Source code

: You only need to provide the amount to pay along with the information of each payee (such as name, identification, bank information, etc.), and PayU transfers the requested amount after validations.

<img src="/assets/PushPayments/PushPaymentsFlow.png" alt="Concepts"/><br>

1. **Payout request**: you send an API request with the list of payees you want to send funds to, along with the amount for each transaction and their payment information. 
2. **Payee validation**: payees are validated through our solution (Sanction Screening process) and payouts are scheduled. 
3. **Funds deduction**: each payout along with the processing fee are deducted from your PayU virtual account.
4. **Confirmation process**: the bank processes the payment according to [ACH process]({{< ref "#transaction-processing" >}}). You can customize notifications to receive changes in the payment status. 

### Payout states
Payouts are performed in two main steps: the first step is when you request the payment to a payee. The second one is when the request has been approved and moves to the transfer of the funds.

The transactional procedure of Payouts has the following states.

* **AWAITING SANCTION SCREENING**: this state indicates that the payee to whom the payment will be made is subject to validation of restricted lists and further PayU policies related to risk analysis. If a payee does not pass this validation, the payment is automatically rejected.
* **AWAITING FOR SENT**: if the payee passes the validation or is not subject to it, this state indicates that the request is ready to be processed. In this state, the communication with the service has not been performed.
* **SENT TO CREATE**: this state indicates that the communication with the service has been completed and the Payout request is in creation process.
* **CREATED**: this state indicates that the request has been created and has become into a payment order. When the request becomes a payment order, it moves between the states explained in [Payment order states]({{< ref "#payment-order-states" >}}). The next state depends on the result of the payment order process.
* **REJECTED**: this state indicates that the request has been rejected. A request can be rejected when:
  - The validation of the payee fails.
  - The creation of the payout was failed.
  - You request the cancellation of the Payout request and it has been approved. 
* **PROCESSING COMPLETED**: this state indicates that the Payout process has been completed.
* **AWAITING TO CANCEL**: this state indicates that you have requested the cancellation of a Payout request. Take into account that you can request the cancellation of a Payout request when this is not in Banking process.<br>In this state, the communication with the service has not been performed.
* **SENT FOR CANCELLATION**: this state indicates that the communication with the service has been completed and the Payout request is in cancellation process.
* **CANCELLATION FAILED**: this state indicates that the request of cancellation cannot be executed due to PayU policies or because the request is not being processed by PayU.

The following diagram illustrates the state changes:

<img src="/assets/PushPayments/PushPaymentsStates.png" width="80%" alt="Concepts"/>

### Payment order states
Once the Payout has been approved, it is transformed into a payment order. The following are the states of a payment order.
* * *
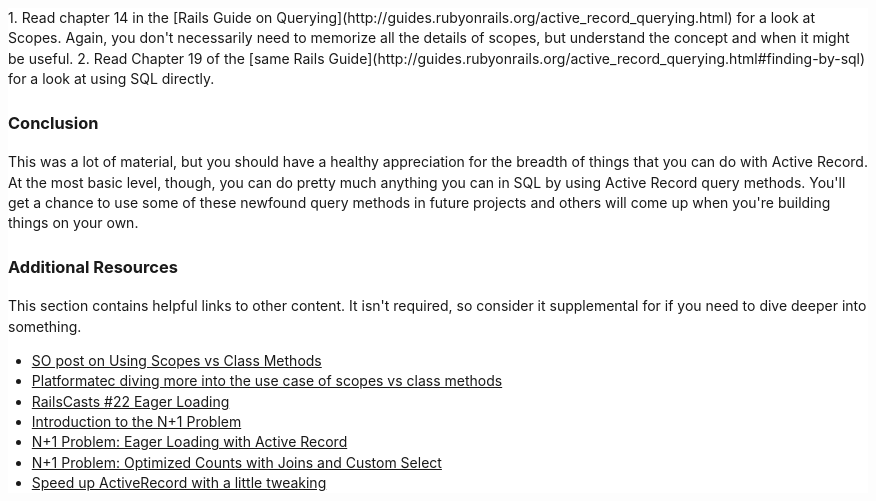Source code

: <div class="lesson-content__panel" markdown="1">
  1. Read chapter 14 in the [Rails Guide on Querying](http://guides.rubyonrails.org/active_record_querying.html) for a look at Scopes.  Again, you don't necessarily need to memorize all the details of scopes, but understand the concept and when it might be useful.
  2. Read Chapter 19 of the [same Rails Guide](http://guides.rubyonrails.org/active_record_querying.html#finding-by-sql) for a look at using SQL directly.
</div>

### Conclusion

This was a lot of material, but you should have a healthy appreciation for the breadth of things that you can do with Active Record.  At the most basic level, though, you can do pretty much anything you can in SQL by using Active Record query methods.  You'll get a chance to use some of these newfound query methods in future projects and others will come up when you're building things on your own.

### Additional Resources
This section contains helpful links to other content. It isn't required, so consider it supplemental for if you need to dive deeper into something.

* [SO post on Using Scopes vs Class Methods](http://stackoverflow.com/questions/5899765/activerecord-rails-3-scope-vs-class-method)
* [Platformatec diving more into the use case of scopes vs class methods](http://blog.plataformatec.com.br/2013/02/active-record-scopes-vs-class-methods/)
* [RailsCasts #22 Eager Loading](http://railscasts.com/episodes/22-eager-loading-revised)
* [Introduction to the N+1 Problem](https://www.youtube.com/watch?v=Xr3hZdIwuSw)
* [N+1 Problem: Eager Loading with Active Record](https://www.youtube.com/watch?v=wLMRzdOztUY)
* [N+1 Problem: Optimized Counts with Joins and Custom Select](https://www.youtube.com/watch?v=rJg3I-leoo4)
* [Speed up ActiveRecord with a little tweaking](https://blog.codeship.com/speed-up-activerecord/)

→ What to do: With the line that has "with Active Record](https://www.youtube.com/watch?v=wLMRzdOztUY)" as the first and the line that has "[Speed up ActiveRecord" as the last, repeat exactly that run of lines above and no more.

→ Result:
* [N+1 Problem: Eager Loading with Active Record](https://www.youtube.com/watch?v=wLMRzdOztUY)
* [N+1 Problem: Optimized Counts with Joins and Custom Select](https://www.youtube.com/watch?v=rJg3I-leoo4)
* [Speed up ActiveRecord with a little tweaking](https://blog.codeship.com/speed-up-activerecord/)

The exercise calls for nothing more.